‘Feel-good’ candy recession-proof, Enstrom boss says
Imagine running a business where success or failure hinged on making 50 percent of yearly sales during the two weeks before Christmas.
At least Enstrom Candies President Doug Simons always has plenty of candy around to keep the stress level down.
“Last Tuesday, Dec. 9, marked the 50 percent sales point for the year,” Simons said. “So how precious is the Christmas season for us?”
It’s vital, Simons said. Enstrom Candies has essentially 16 days to cover the rest of its yearly sales, he said.
Sales are down 2 percent at the moment, Simons said, but he remains “cautiously optimistic” the company will hit its yearly sales mark or finish slightly down.
“We feel very blessed to be in that position,” Simons said.
National economic woes are scaring shoppers away from “big ticket” presents such as televisions this holiday season, Simons said. Instead, he said, consumers are opting for the smaller “traditional, feel-good” products, including candy.
“We certainly feel Enstrom’s is feel-good,” he said. “That makes us somewhat recession-resistant.”

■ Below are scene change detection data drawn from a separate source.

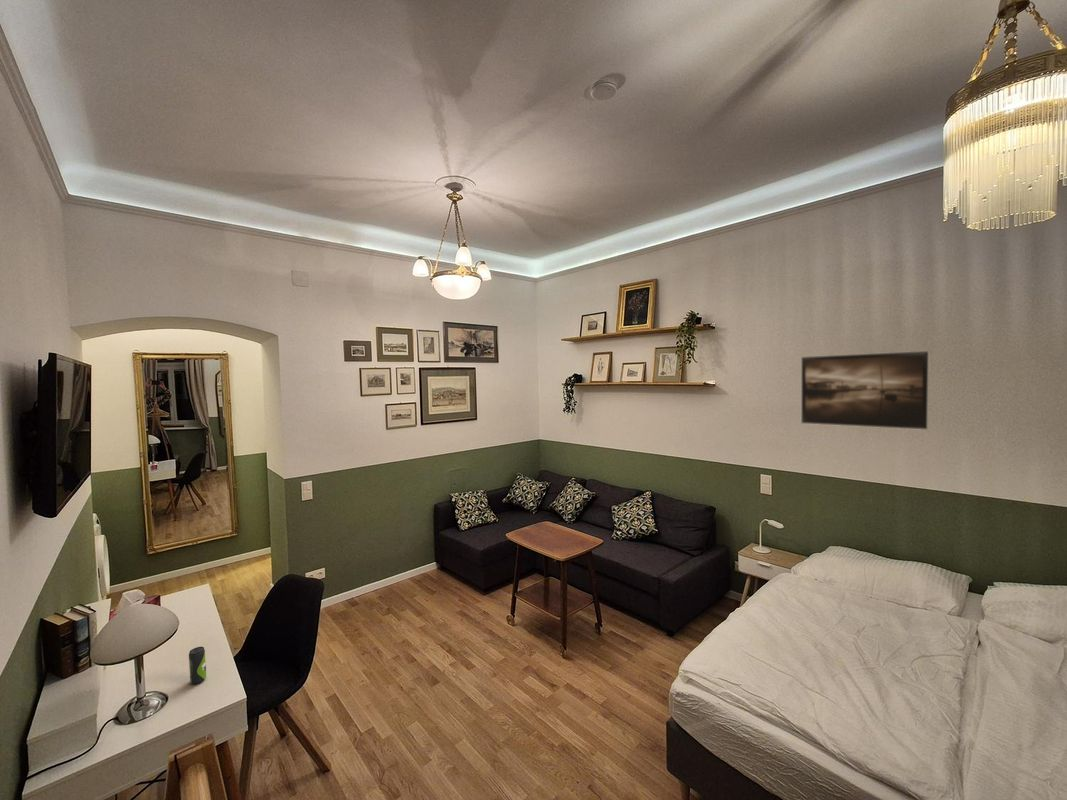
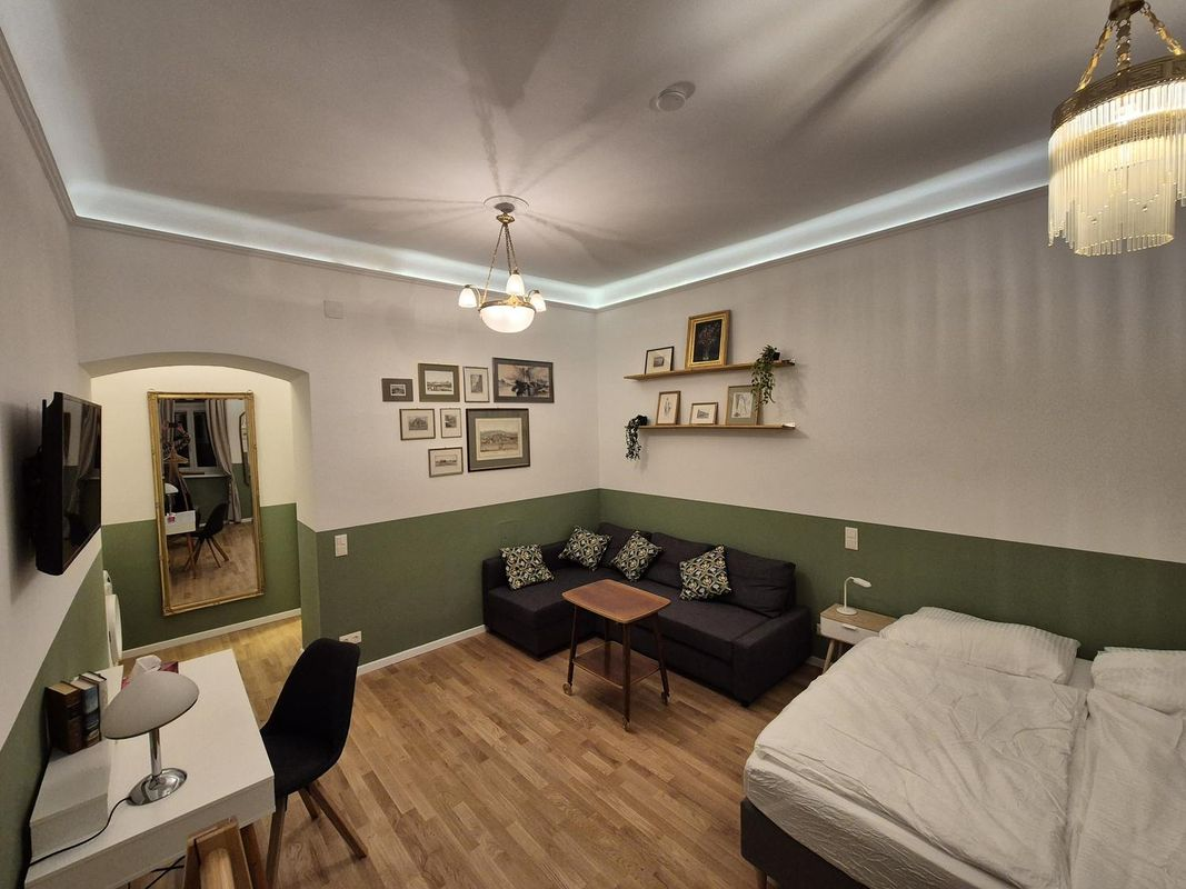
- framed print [800,350,931,431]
- beverage can [188,646,207,685]
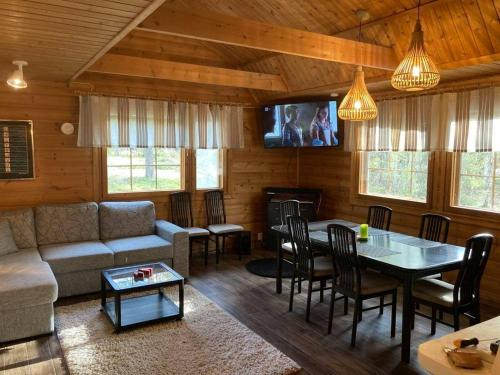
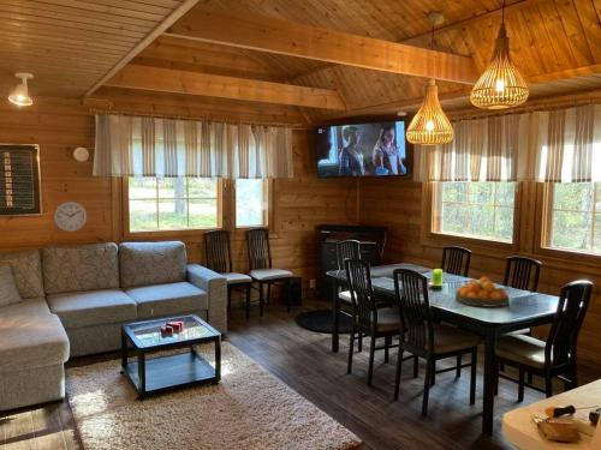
+ fruit bowl [454,276,510,308]
+ wall clock [53,200,88,233]
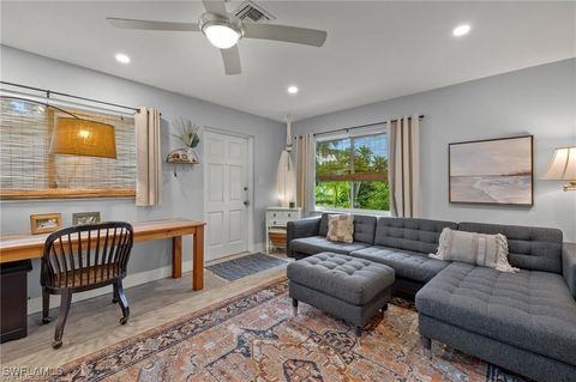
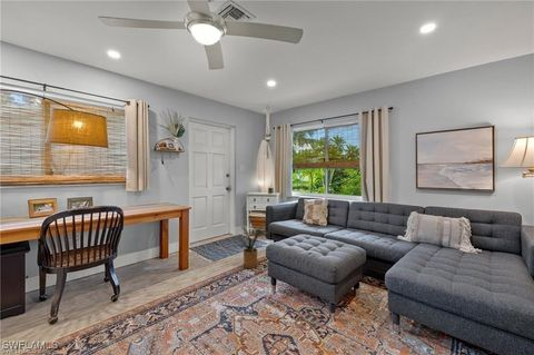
+ house plant [234,225,268,269]
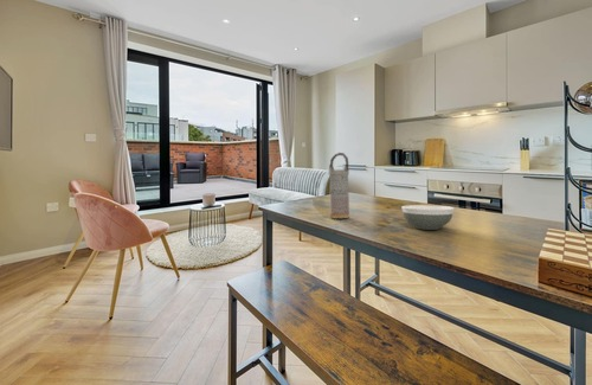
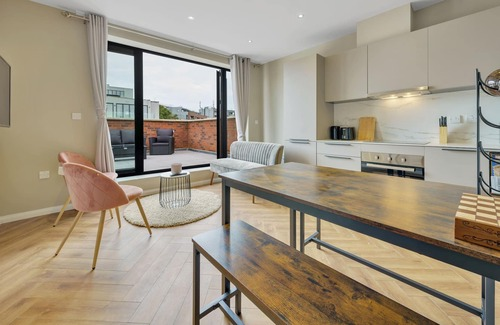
- bowl [400,204,456,231]
- vase [328,152,350,219]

Simons said candy production greatly increases at this time of the year as well.
Half of the one million pounds of candy Enstrom Candies produces each year will be made in the weeks leading up to Christmas, Simons said. It is sold at the company’s retail locations in Grand Junction and across the Front Range as well as online.
Enstrom Candies has a number of new offerings for this holiday season, such as peppermint bark, to suit every candy lover.
Simons said his personal favorite is the dark-chocolate, almond bar.